I do not rely only on the script, and I always study the psychological and human aspects of the character and search for its details, especially the social, cultural, and psychological backgrounds of the story. After this study, I embody the character because each role has its different background that affects his behaviour. For example, I was offered a role of a man who fears women. This is of course different from my real personality. I liked the role very much and was excited to present it because the audience will see me differently. I studied the character and told the producer that I must sit with psychiatrist Ahmed Okasha in order to know the aspects of such personality; how will he behave? What are the reasons for his fear of women? But the producer told me they must start filming within two days, so I rejected the role. Another actor played the character but the film failed because it was presented in a naive comic way.
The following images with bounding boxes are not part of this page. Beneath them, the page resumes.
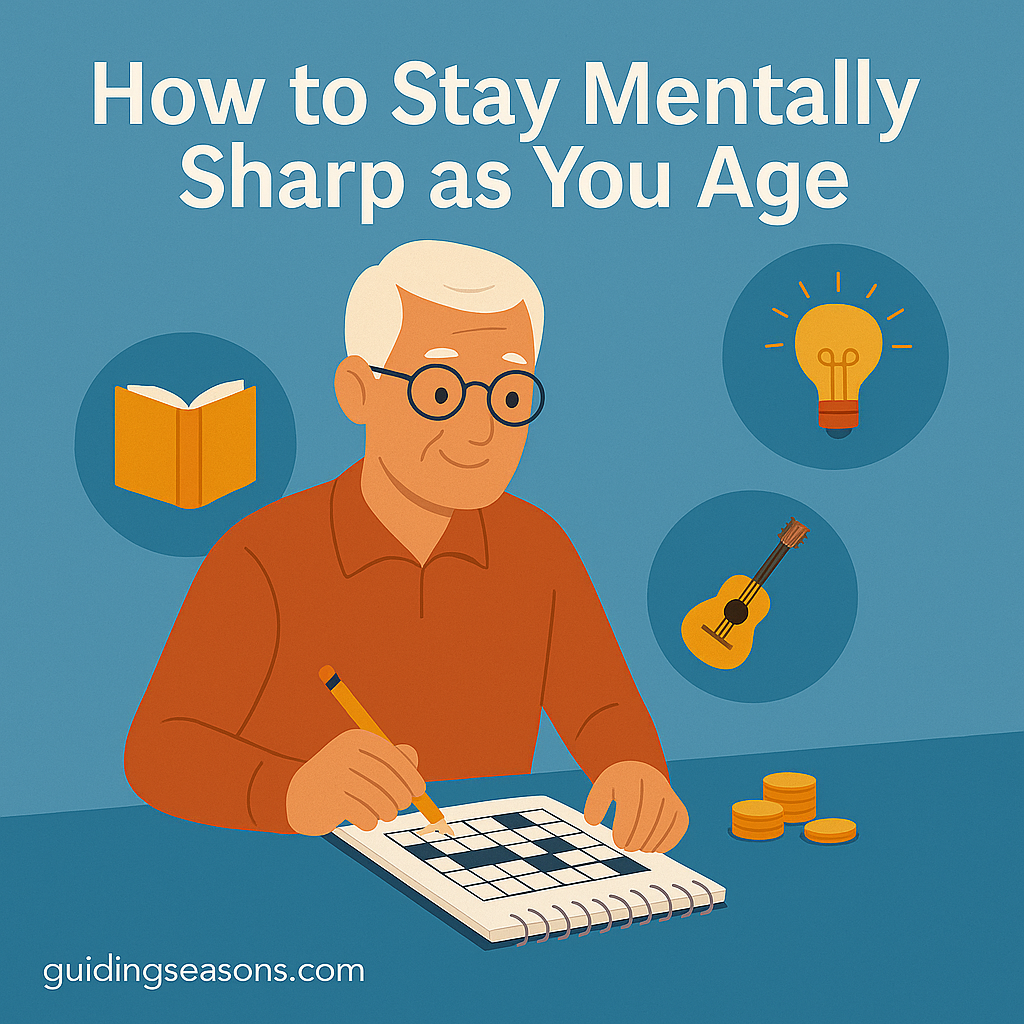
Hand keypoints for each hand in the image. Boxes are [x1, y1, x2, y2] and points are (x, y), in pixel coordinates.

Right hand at [286, 730, 424, 835]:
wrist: (302, 796)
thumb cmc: (344, 778)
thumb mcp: (367, 762)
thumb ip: (393, 756)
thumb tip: (412, 756)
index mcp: (356, 739)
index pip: (392, 756)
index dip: (410, 775)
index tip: (420, 791)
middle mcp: (343, 753)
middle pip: (385, 777)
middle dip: (401, 796)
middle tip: (402, 806)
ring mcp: (332, 775)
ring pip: (376, 798)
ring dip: (387, 811)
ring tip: (387, 814)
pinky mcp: (326, 799)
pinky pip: (361, 814)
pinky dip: (370, 821)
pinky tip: (368, 821)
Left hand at [583, 761, 688, 852]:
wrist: (642, 771)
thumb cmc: (620, 785)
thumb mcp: (604, 787)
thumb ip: (595, 803)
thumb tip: (592, 821)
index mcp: (633, 776)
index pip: (631, 805)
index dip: (625, 828)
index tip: (618, 842)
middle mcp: (654, 783)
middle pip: (649, 816)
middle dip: (638, 837)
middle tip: (627, 848)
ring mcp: (669, 795)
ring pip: (664, 822)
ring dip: (651, 841)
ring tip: (639, 848)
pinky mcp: (679, 807)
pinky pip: (679, 825)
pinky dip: (669, 840)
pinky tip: (655, 848)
Why do you oppose the idea of guest starring in cinema?

I am not convinced of it. I did it once in the “Mafia” film, only after director Sherif Arafa asked me to read the scene. I was outside Egypt at the time, so Dr. Medhat Al-Adl read the scene to me over the phone. I agreed to play the role because I found a new angle in the character, the scene was crucial in the film, and the script was very good. The film wanted to deliver a message to the youth who want to emigrate. I felt it was important to deliver that message. I was not actually a guest star as I appeared in the film with my true personality.


How do you see Egyptian cinema now?

I believe black-and-white films were the golden age of Egyptian cinema. This industry went through different periods and schools. Our cinema used to have a special personality, but now every director has his own school and style.


Do you still want to present the biography of late president Mohamed Naguib?

Mohamed Naguib is a very important historical figure, and his life is rich in details. I also dream of playing Khedive Ismail, because historians presented him in an unfair manner. He was far-sighted and had his own way of thinking. He built the modern civilization of Egypt.

I participated in several plays, such as “The Incident” which was written by Lenin Al-Ramli. By the way, I am currently preparing for a new play with director Essam El-Sayed, it’s called “Emsk Harami” (Catch a thief). It will be presented soon in a private theatre. It is about a thief who tries to rob a house whose owner suffers from Alzheimer’s. The man mistakenly thinks the thief is his son and asks him to spend the night with him.


Could you elaborate on the topic that your new movie “The Atheist” will discuss?

We must discuss all the issues in our society, and atheism is an important issue and has become prevalent, therefore it must be discussed. I am very excited about the film because this is the role of art; confronting thought with thought. A good movie, for me, is the one that makes a person think and discuss an idea or topic after watching it.


Will you present a TV series this Ramadan?

Some series were offered to me, but they did not suit me, so I rejected all of them.